• [Text for analysis]:

********************

# want to use sylpheed mail-folders with mutt/pine/whatever.

## eNTi

hi everyone.

i've been using sylpheed for quite some time now. i get the mails with fetchmail and deliver them with procmail to .maildir/inbox, ...

i've set sylpheed to use .maildir/ instead of Mail as it's default folder and this works quite well. i'm not sure what this whole mbox or maildir stuff is all about, i figure i could go without them quite well. but i've set maildir as default USE and i want to use .maildir/inbox with mutt as well, because i need some console client for ssh sessions. i'd be happy if anyone could please explain, why one needs this .maildir/ folder at all? i've probably made a mistake by deleting the 3 directories, that were default in that folder, but i really don't need them and i also don't want to use them.

btw., how do i tell pine, not to use mail as it's default mail folder?

----------

## eNTi

ah common. you guys did this a hundret times or so. isn't there anyone who can explain this in a little detail for the rest of the world? please?

----------

## kallamej

Yes, it was a mistake to delete the new, cur and tmp folders inside your ~/.maildir. The maildir format stores each mail as file of its own, as opposed to the mbox format where every mail is stored in a single file. New mails are stored in new and are then moved to cur when you've read them. I don't use mutt so I can't say anything about that. As for pine, you can either use pine-maildir and use the patch and instructions provided in bug #28877, or emerge pine-4.58-r3 with maildir as a USE variable. Please be advised, though, that the patch pulled in by that ebuild probably uses Maildir instead of .maildir, unless that has changed since November.

----------

## eNTi

thx for your reply, even though it does answer not as much, as i hoped for :/. so what the HELL is this maildir mbox all about? i do not need that stuff. this so damn annyoning. on one hand you can configure everything in linux and then you'll have to go with the most static stuff ever. i just don't want this .maildir at all. is it so hard to download your emails once from a pop3 account and read it with all email clients? without converting them around a hundret times?

----------

## kallamej

Yeah, choices and decisions are hard. Really.  :Smile:  There's some discussion on maildir and mbox in this thread, and most certainly at more places. I can't tell you what you should use, but I guess the support for mbox is slightly more common.

----------

## BlinkEye

although it's been said in the thread mentioned above - i put it simple: never use mailbox. it's really stupid applications support or use it. mailbox is one big file with all mails appended - what could be to advantage of that? the idea of mbox must be copied from windoze's registry   :Twisted Evil: 

----------

## AdShea

the problem is that sylpheed uses mh, not maildir  I think mutt can handle this, but i don't have a clue how to set it up

----------

## eNTi

(not true. sylpheed uses maildir. I'M using sylpheed+maildir. actually, you can choose between maildir and mbox with sylpheed (depending on useflag).)

edit: well i was wrong in this respect.

----------

## AdShea

No, if your sylpheed were using the Maildir format, it would have had problems with you deleting the new cur and tmp directories.  Sylpheed uses MH to store it's messages, and fetchmail/procmail can deliver them into this format.  All the maildir useflag does for sylpheed is makes it build the code that lets sylpheed read maildir.  It still uses MH for storage though.

----------

## eNTi

well you are right. i wasn't aware of that. i'll edit my post.

----------

********************

• [The problem]: List every username that posts in the forum thread about using Sylpheed mail folders with other clients. Name each person only once.

Page images and extracted text:
********************

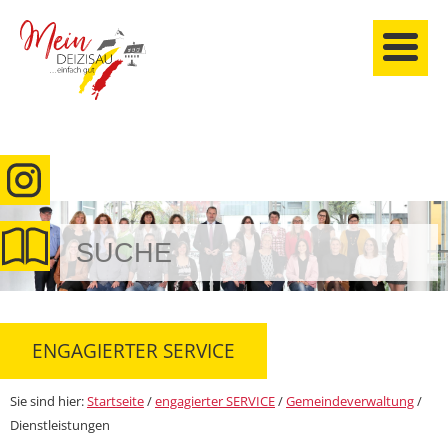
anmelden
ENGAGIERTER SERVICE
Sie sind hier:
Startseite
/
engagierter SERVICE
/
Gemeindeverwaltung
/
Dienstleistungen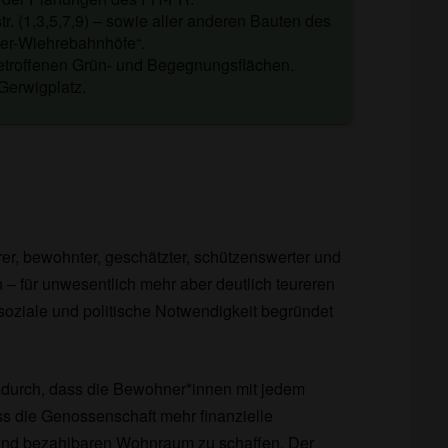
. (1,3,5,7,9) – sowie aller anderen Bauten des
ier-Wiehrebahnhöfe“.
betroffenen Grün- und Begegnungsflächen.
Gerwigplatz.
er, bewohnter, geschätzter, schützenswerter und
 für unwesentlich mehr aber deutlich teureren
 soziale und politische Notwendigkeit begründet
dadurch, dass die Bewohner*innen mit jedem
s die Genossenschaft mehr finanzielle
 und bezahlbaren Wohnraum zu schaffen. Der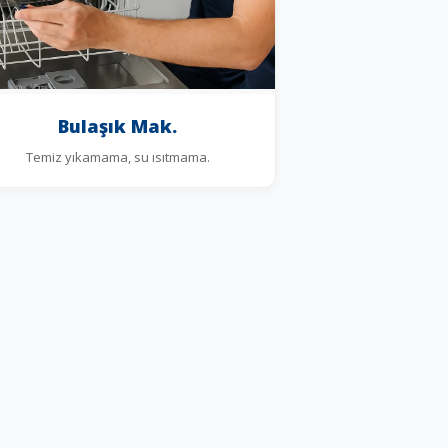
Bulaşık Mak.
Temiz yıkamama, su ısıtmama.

********************

• [Output of the exercise]: eNTi, kallamej, BlinkEye, AdShea